The representative assemblies in the colonies took advantage of the relaxation of oversight and increased their power over internal matters. Before this period, appointed governors commanded local militias and had significant influence in the appointment of various legal officials. With the decrease of oversight, the colonial assemblies were able to achieve greater influence in local government. Using some of the same methods as members of the English parliament, assembly members demanded the power to control taxes and provide input into public office appointments.
Following the passage of the Acts, political power in the colonies continued to shift from the appointed governors and councils to the representative, elected assemblies. When British officials resisted, several colonies flexed their new powers by refusing to pay appointed governors for several years. Despite resistance from British officials, little action was taken. Instead, most of England’s focus during this time remained on conflicts and expansion efforts in other areas. Little effort was put into enforcing British law as long as the colonies adhered to tax regulations.
The Acts of Union also served to enable Scottish settlers to immigrate to the colonies. Before the nations merged, Scotland had limited opportunities to trade with the colonies or establish commercial relations. With the passage of the Acts, colonial markets opened up to Scottish companies and the colonies were able to increase trade with Scotland. As a result of the Acts, Scotland benefited financially from the opening of American markets.
Setting the Stage
The American colonies enjoyed greater freedom from royal oversight during the period surrounding the Acts of Union. Colonial assemblies and governments continued to expand their influence and came to expect having power in decisions affecting the colonies. At the same time, with Scotland merged into Great Britain, England enjoyed greater border security and sought to further expand the British Empire. As a result, England engaged in several wars and battles around the world and continued to expand and strengthen colonization efforts.
To fund expansion efforts, the government imposed numerous taxes on the citizens of the empire, including the colonies. While initial increases in taxes were accepted, following the passage of the Acts, American resistance to growing taxation began to fester. Scotland enjoyed representation in the government of Great Britain, but the colonies helping to fund expansion did not have the same voice.
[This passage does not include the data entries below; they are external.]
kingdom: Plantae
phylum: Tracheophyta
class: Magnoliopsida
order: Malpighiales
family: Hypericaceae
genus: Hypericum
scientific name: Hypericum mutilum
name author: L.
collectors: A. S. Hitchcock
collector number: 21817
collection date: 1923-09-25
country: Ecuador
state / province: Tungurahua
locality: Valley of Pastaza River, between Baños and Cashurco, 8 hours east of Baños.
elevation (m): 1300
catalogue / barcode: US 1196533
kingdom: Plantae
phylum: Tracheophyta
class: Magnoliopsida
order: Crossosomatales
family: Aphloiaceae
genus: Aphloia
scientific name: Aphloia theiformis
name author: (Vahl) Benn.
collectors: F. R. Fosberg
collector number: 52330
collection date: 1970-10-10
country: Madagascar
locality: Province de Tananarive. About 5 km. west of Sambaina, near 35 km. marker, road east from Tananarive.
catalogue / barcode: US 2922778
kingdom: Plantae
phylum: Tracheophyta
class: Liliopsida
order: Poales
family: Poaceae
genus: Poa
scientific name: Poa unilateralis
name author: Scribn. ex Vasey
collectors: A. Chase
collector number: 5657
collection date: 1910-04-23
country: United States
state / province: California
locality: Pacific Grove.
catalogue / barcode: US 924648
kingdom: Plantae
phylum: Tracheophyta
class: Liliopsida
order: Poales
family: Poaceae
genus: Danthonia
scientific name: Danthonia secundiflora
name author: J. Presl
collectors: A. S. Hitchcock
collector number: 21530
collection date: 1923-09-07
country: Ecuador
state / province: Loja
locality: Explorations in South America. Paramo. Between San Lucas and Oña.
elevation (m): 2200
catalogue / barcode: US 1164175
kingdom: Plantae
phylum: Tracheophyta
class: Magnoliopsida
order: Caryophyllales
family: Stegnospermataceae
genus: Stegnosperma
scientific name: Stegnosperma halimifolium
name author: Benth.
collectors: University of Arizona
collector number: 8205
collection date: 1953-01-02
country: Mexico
The combination of greater freedom from oversight and increasing tax burdens set the stage for dissatisfaction in the American colonies. Having enjoyed self-government for some time, the assemblies governing the colonies considered increasing taxes burdensome. While the dissatisfaction would not spark a full-scale rebellion for some time, the seeds of dissent were planted and the stage was set for the growing independence of the American colonies.
While the Acts of Union stabilized the governments of England and Scotland and led to significant changes in Europe, the effects on American colonies were more subtle and long-ranging. With English attention focused on relationships at home and on other expansion efforts, the colonies began to grow more and more self-sufficient and self-governing. As a result, colonial America became less tolerant of English demands and began to think of itself as an independent nation.